In other words, this change marks a decrease only in nominal affiliation, not an increase in irreligion. So whatever else it may reflect, the change does not support claims for increased secularization, let alone a decrease in the number of Christians. It may not even reflect an increase in those who say they are “nones.” The reason has to do with response rates and the accuracy of surveys (pg. 190).

Finally, Tocqueville was right to recognize the benefits of religion to society. As laid out by Stark in his America’s Blessings (pg. 4-5),the religious compared to irreligious Americans are:

  • Less likely to commit crimes.
  • More likely to contribute to contribute to charities, volunteer their time, and be active in civic affairs (a recent Pew study provides support for this last one).
  • Happier, less neurotic, less likely to commit suicide.
  • Living longer.
  • More likely to marry, stay married, have children, and be more satisfied in their marriage.
  • Less likely to abuse their spouse or children.
  • Less likely to cheat on their spouse.
  • Performing better on standardized tests.
  • More successful in their careers.
  • Less likely to drop out of school.
  • More likely to consume “high culture.”
  • Less likely to believe in occult and paranormal phenomena (e.g., Bigfoot, UFOs).

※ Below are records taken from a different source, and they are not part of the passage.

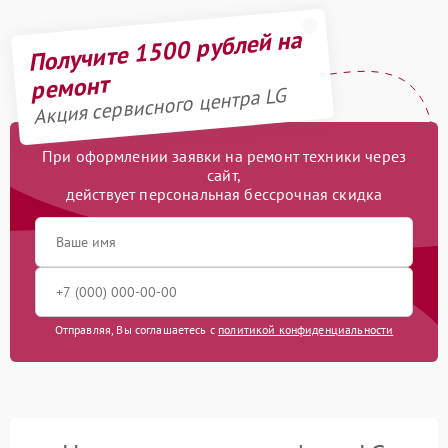
Получите 1500 рублей на
ремонт
Акция сервисного центра LG
При оформлении заявки на ремонт техники через
сайт,
действует персональная бессрочная скидка
Отправляя, Вы соглашаетесь с
политикой конфиденциальности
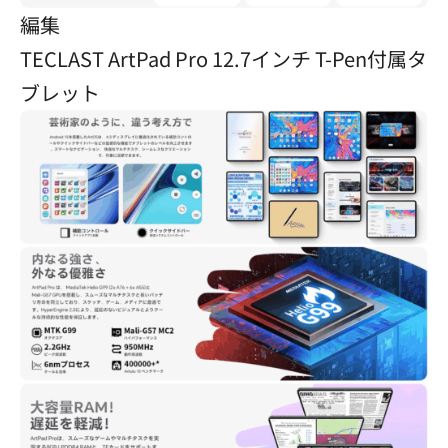
編集
TECLAST ArtPad Pro 12.7インチ T-Pen付属タ
ブレット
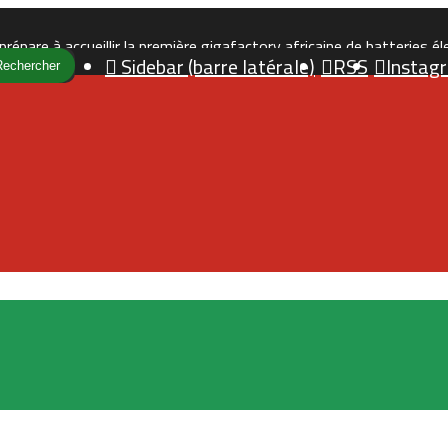
Sidebar (barre latérale)
RSS
Instag
Rechercher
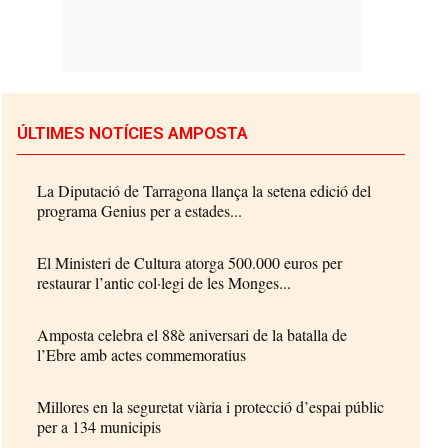
ÚLTIMES NOTÍCIES AMPOSTA
La Diputació de Tarragona llança la setena edició del
programa Genius per a estades...
El Ministeri de Cultura atorga 500.000 euros per
restaurar l’antic col·legi de les Monges...
Amposta celebra el 88è aniversari de la batalla de
l’Ebre amb actes commemoratius
Millores en la seguretat viària i protecció d’espai públic
per a 134 municipis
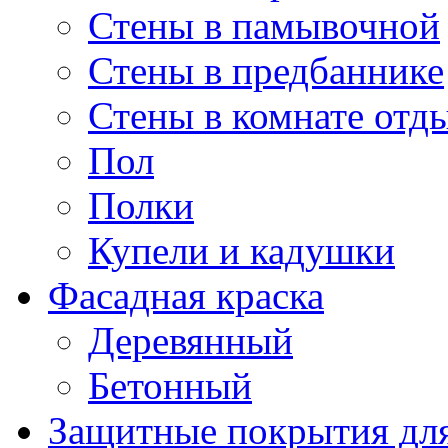
Стены в памывочной
Стены в предбаннике
Стены в комнате отд
Пол
Полки
Купели и кадушки
Фасадная краска
Деревянный
Бетонный
Защитные покрытия для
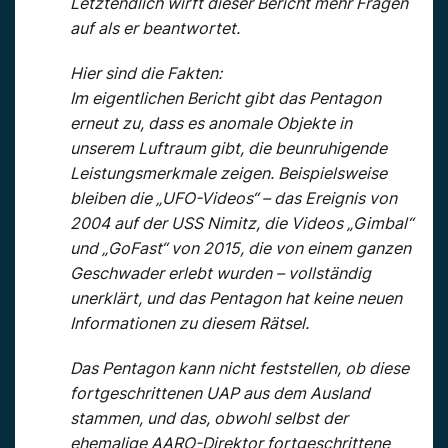
Letztendlich wirft dieser Bericht mehr Fragen
auf als er beantwortet.
Hier sind die Fakten:
Im eigentlichen Bericht gibt das Pentagon
erneut zu, dass es anomale Objekte in
unserem Luftraum gibt, die beunruhigende
Leistungsmerkmale zeigen. Beispielsweise
bleiben die „UFO-Videos“ – das Ereignis von
2004 auf der USS Nimitz, die Videos „Gimbal“
und „GoFast“ von 2015, die von einem ganzen
Geschwader erlebt wurden – vollständig
unerklärt, und das Pentagon hat keine neuen
Informationen zu diesem Rätsel.
Das Pentagon kann nicht feststellen, ob diese
fortgeschrittenen UAP aus dem Ausland
stammen, und das, obwohl selbst der
ehemalige AARO-Direktor fortgeschrittene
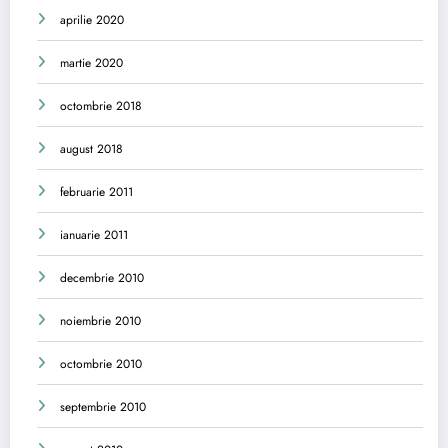
aprilie 2020
martie 2020
octombrie 2018
august 2018
februarie 2011
ianuarie 2011
decembrie 2010
noiembrie 2010
octombrie 2010
septembrie 2010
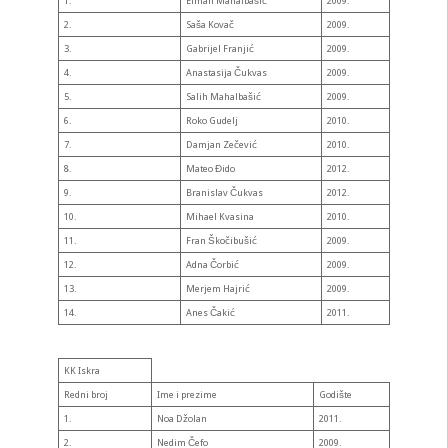
1.
Elman Mahalbašić
2009.
2.
Saša Kovač
2009.
3.
Gabrijel Franjić
2009.
4.
Anastasija Čukvas
2009.
5.
Salih Mahalbašić
2009.
6.
Roko Gudelj
2010.
7.
Damjan Zečević
2010.
8.
Mateo Đido
2012.
9.
Branislav Čukvas
2012.
10.
Mihael Kvasina
2010.
11.
Fran Škočibušić
2009.
12.
Adna Čorbić
2009.
13.
Merjem Hajrić
2009.
14.
Anes Čakić
2011.
KK Iskra
Redni broj
Ime i prezime
Godište
1.
Noa Džolan
2011.
2.
Nedim Čefo
2009.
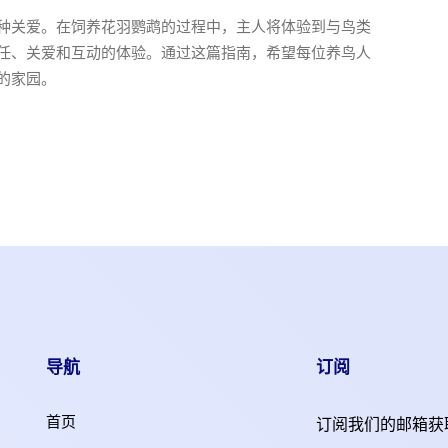
种关爱。在饲养花羽鹦鹉的过程中，主人将体验到与鸟类
任、关爱和互动的体验。通过这篇指南，希望每位养鸟人
的家园。
导航
订阅
首页
订阅我们的邮箱获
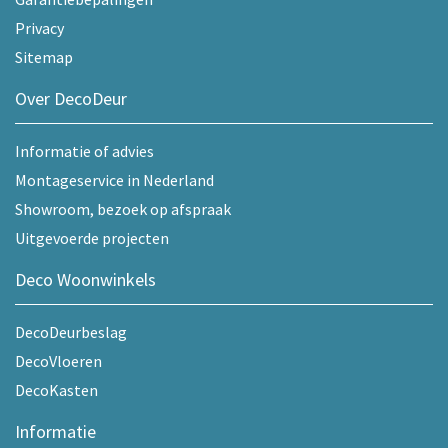
Privacy
Sitemap
Over DecoDeur
Informatie of advies
Montageservice in Nederland
Showroom, bezoek op afspraak
Uitgevoerde projecten
Deco Woonwinkels
DecoDeurbeslag
DecoVloeren
DecoKasten
Informatie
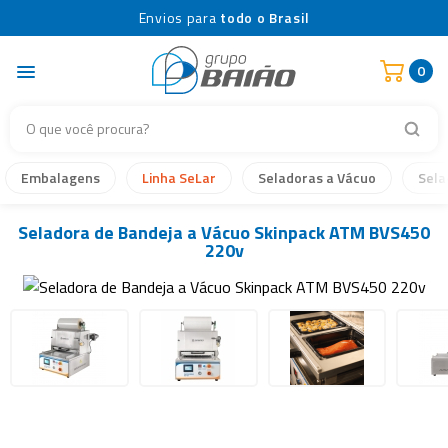
Envios para
todo o Brasil
0
Embalagens
Linha SeLar
Seladoras a Vácuo
Sela
Seladora de Bandeja a Vácuo Skinpack ATM BVS450
220v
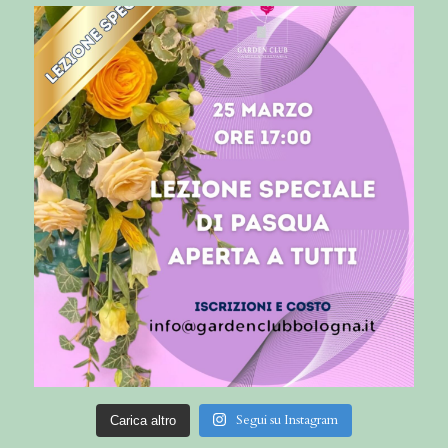
Segui su Instagram
Carica altro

Overall, I think Tocqueville would be pleased to see data back up his observations.

More Stuff

A classmate pointed to a recent study claiming that when one controls for social desirability, the amount of atheists in America possibly rises to over a quarter of the population. The study is certainly interesting, though I wonder if this would hold up in other countries. Based on Stark’s The Triumph of Faith, these are the following average percentages of atheists across the world:

  • Latin America: 2.5%
  • Western Europe: 6.7%
  • Eastern Europe: 4.6%
  • Islamic Nations: 1.1%
  • Sub-Saharan Africa: 0.7%
  • Asia: 11.3%
  • Other (Australia, Canada, Iceland, New Zealand): 8.4%

As for the unaffiliated Millennials, unchurched and irreligious are two different things. A Pew study from last year found that 72% of the “nones” believe in some kind of higher power, with 17% believing in the “God of the Bible.” Even 67% of self-identified agnostics believe in a higher power, with 3% believing in the “God of the Bible.” But unchurching can lead to other forms of spirituality. The Baylor Religion Survey has found, perhaps surprisingly to some, that traditional forms of religion and high church attendance have strong negative effects on belief in the occult and paranormal. In other words, a regular church-goer is less likely than a non-attendee to believe things like Atlantis, haunted houses, UFOs, mediums, New Age movements, alternative medicine, etc. This is probably why Millennials are turning to things like astrologyalternative medicinehealing crystals, and the like.